Task to carry out> Update the entries in the stretch from the line containing "Q: What is the number of forks shown?" through the line containing "Q: What is the number of screws" by replacing "blister packs" with "plastic bags", keeping everything else unchanged. Reproduce only those lines, and leave the pictures out.

Records for this exercise>
------------

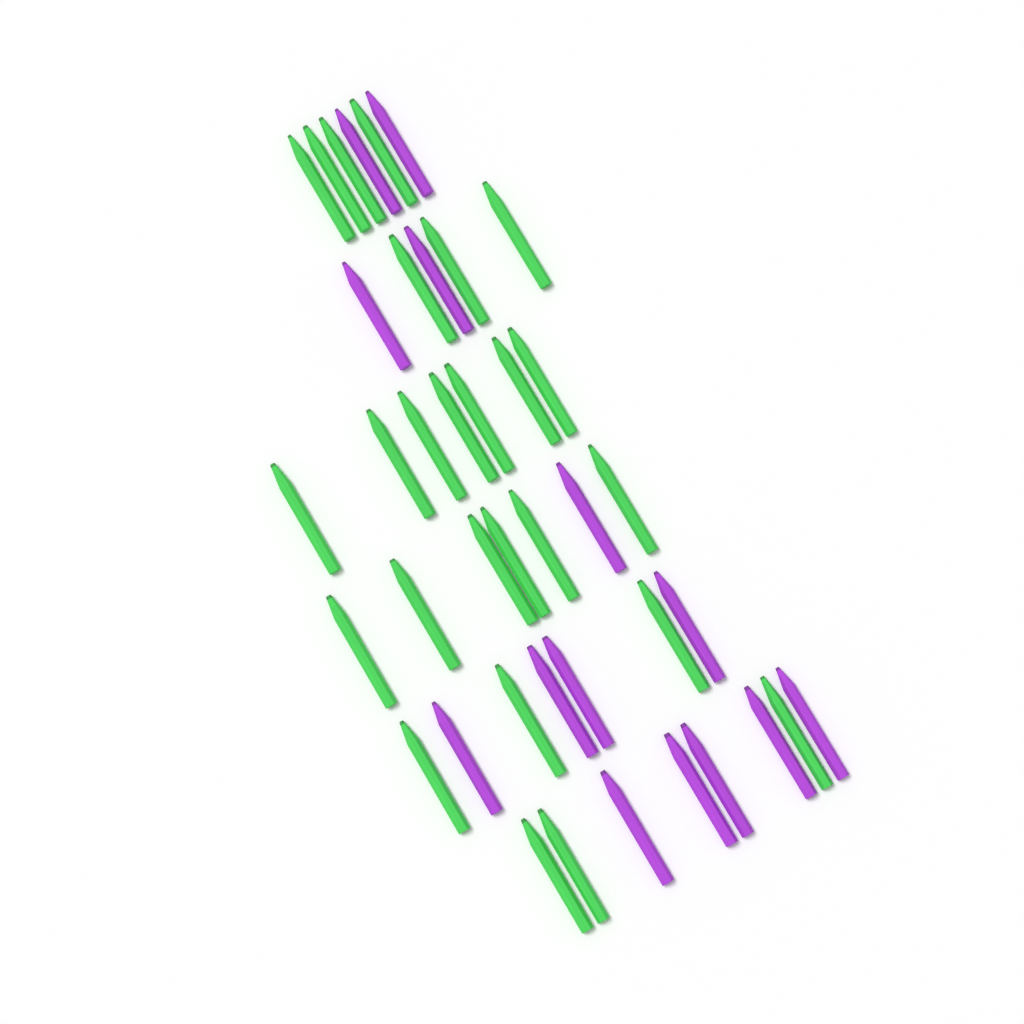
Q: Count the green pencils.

------------

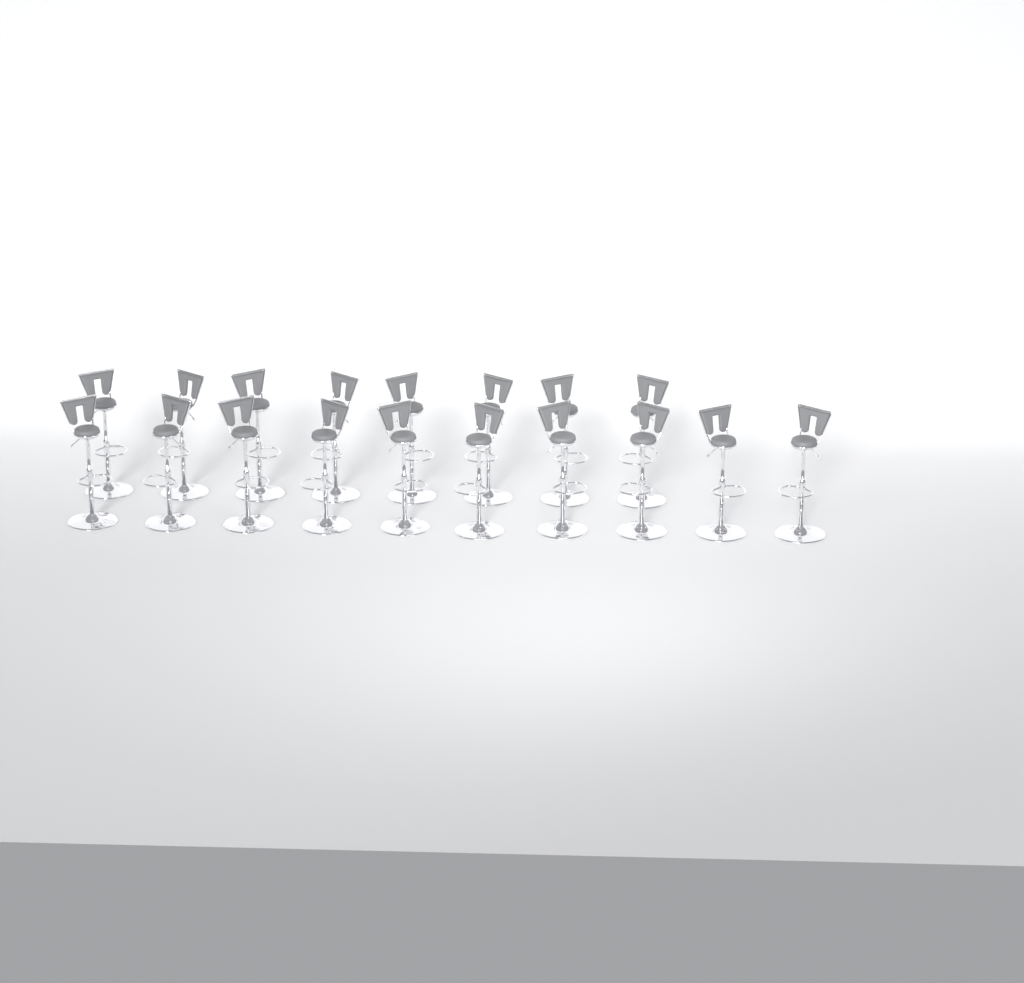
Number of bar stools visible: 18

------------

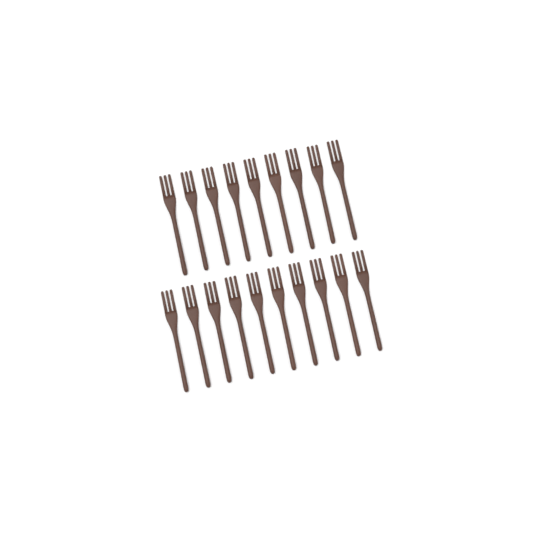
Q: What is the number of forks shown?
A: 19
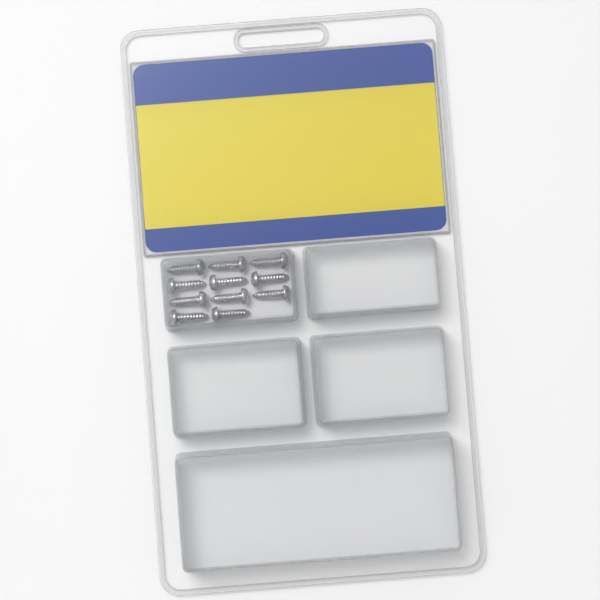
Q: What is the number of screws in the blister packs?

------------

Solved exercise>
Q: What is the number of forks shown?
A: 19
Q: What is the number of screws in the plastic bags?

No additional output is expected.